Both the church and the retaining wall in Church Avenue, are Grade II listed.
The wall, which runs 90m, is made of a mixture of rough stone rubble, stone, and brick. The whole of it is dressed with sandstone capstones with iron railings, which are said to be in “varying degrees of condition”.
The proposal is to dismantle sections and rebuild with new foundations - including new piling - to stabilise the wall along the top of a slope.
The application comes after vicar at St Mary’s, Rev Chris Nelson succeeded in a 13-year-fight to get South Ribble Council to maintain the church yard.
>>>Read about Rev Nelson's fight here.
Burials were discontinued in the churchyard in May 2000, save for further burials in existing graves and vaults. At this point, SRBC were served notice, as required by law, that the duty of maintenance of the closed churchyard passed to them.
But from 2000 to 2019, Rev Nelson said not one headstone survey was carried out by the council, despite it being an annual requirement, and the only maintenance was grass cutting.
In that time, a headstone fell on an elderly visitor to the churchyard, fracturing three toe bones, gashing her leg, and causing a three-day stay in hospital, and around 50 headstones were laid flat after an emergency 'push' test.

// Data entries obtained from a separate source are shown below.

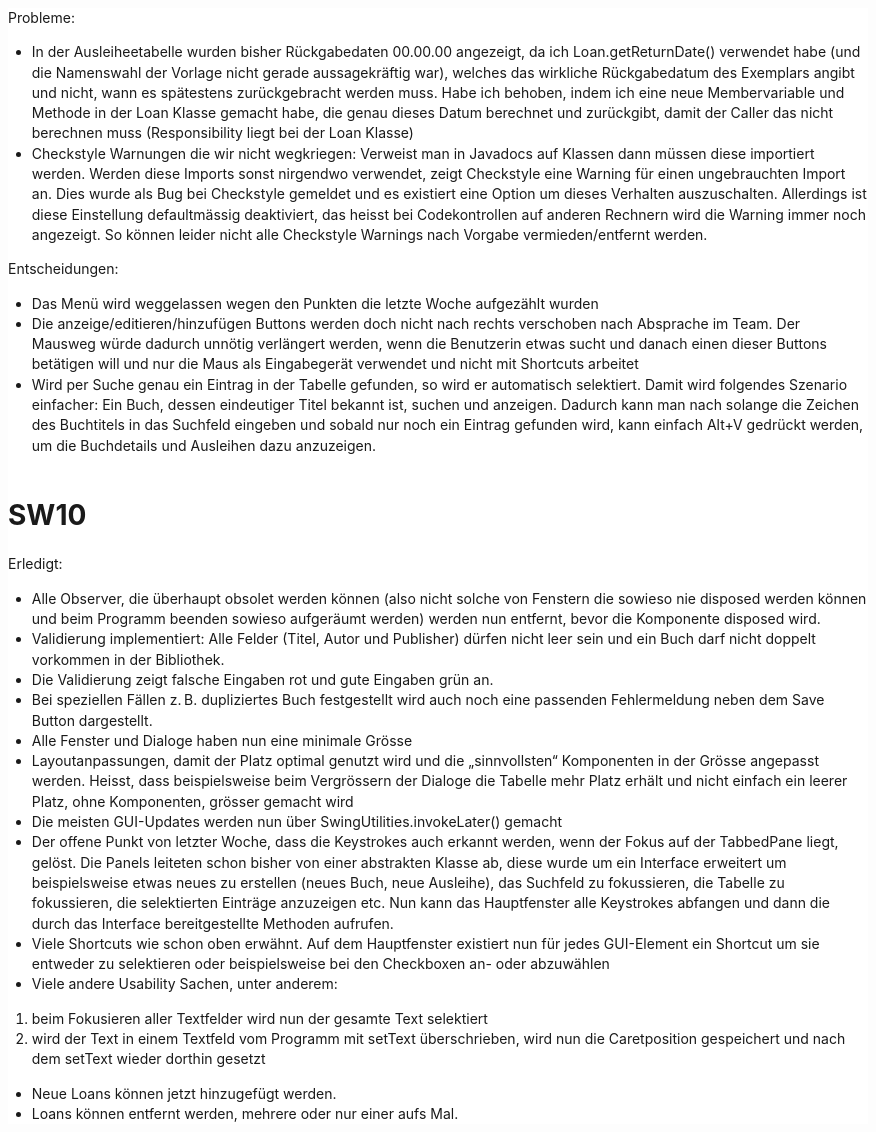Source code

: Probleme:
  * In der Ausleiheetabelle wurden bisher Rückgabedaten 00.00.00 angezeigt, da ich Loan.getReturnDate() verwendet habe (und die Namenswahl der Vorlage nicht gerade aussagekräftig war), welches das wirkliche Rückgabedatum des Exemplars angibt und nicht, wann es spätestens zurückgebracht werden muss. Habe ich behoben, indem ich eine neue Membervariable und Methode in der Loan Klasse gemacht habe, die genau dieses Datum berechnet und zurückgibt, damit der Caller das nicht berechnen muss (Responsibility liegt bei der Loan Klasse)
  * Checkstyle Warnungen die wir nicht wegkriegen: Verweist man in Javadocs auf Klassen dann müssen diese importiert werden. Werden diese Imports sonst nirgendwo verwendet, zeigt Checkstyle eine Warning für einen ungebrauchten Import an. Dies wurde als Bug bei Checkstyle gemeldet und es existiert eine Option um dieses Verhalten auszuschalten. Allerdings ist diese Einstellung defaultmässig deaktiviert, das heisst bei Codekontrollen auf anderen Rechnern wird die Warning immer noch angezeigt. So können leider nicht alle Checkstyle Warnings nach Vorgabe vermieden/entfernt werden.

Entscheidungen:
  * Das Menü wird weggelassen wegen den Punkten die letzte Woche aufgezählt wurden
  * Die anzeige/editieren/hinzufügen Buttons werden doch nicht nach rechts verschoben nach Absprache im Team. Der Mausweg würde dadurch unnötig verlängert werden, wenn die Benutzerin etwas sucht und danach einen dieser Buttons betätigen will und nur die Maus als Eingabegerät verwendet und nicht mit Shortcuts arbeitet
  * Wird per Suche genau ein Eintrag in der Tabelle gefunden, so wird er automatisch selektiert. Damit wird folgendes Szenario einfacher: Ein Buch, dessen eindeutiger Titel bekannt ist, suchen und anzeigen. Dadurch kann man nach solange die Zeichen des Buchtitels in das Suchfeld eingeben und sobald nur noch ein Eintrag gefunden wird, kann einfach Alt+V gedrückt werden, um die Buchdetails und Ausleihen dazu anzuzeigen.

# SW10 #

Erledigt:
  * Alle Observer, die überhaupt obsolet werden können (also nicht solche von Fenstern die sowieso nie disposed werden können und beim Programm beenden sowieso aufgeräumt werden) werden nun entfernt, bevor die Komponente disposed wird.
  * Validierung implementiert: Alle Felder (Titel, Autor und Publisher) dürfen nicht leer sein und ein Buch darf nicht doppelt vorkommen in der Bibliothek.
  * Die Validierung zeigt falsche Eingaben rot und gute Eingaben grün an.
  * Bei speziellen Fällen z. B. dupliziertes Buch festgestellt wird auch noch eine passenden Fehlermeldung neben dem Save Button dargestellt.
  * Alle Fenster und Dialoge haben nun eine minimale Grösse
  * Layoutanpassungen, damit der Platz optimal genutzt wird und die „sinnvollsten“ Komponenten in der Grösse angepasst werden. Heisst, dass beispielsweise beim Vergrössern der Dialoge die Tabelle mehr Platz erhält und nicht einfach ein leerer Platz, ohne Komponenten, grösser gemacht wird
  * Die meisten GUI-Updates werden nun über SwingUtilities.invokeLater() gemacht
  * Der offene Punkt von letzter Woche, dass die Keystrokes auch erkannt werden, wenn der Fokus auf der TabbedPane liegt, gelöst. Die Panels leiteten schon bisher von einer abstrakten Klasse ab, diese wurde um ein Interface erweitert um beispielsweise etwas neues zu erstellen (neues Buch, neue Ausleihe), das Suchfeld zu fokussieren, die Tabelle zu fokussieren, die selektierten Einträge anzuzeigen etc. Nun kann das Hauptfenster alle Keystrokes abfangen und dann die durch das Interface bereitgestellte Methoden aufrufen.
  * Viele Shortcuts wie schon oben erwähnt. Auf dem Hauptfenster existiert nun für jedes GUI-Element ein Shortcut um sie entweder zu selektieren oder beispielsweise bei den Checkboxen an- oder abzuwählen
  * Viele andere Usability Sachen, unter anderem:
  1. beim Fokusieren aller Textfelder wird nun der gesamte Text selektiert
  1. wird der Text in einem Textfeld vom Programm mit setText überschrieben, wird nun die Caretposition gespeichert und nach dem setText wieder dorthin gesetzt
  * Neue Loans können jetzt hinzugefügt werden.
  * Loans können entfernt werden, mehrere oder nur einer aufs Mal.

In July 2014 the churchyard was inspected by stone mason Brent Stevenson, who wrote to Rev Nelson stating he was “extremely concerned” about the state of many headstones and recommended the old section be closed off immediately and access pathway from the river side closed.
In June 2019, Mr Stevenson again visited again, and in correspondence with the vicar, said he was “very surprised” to see that virtually no safety work had been carried out in five years since his last visit.
In a report to SRBC, he said: “I have carried out safety inspections in many churchyards and cemeteries in Lancashire, and St Mary’s Penwortham churchyard is by far the most dangerous place. I am not exaggerating by saying that this place is where an accident is waiting to happen”.
Rev Nelson said that when Labour took control of SRBC in 2019, and he contacted Council leader Paul Foster, an agreement was made to carry out work.
Work has already been carried out securing dangerous gravestones.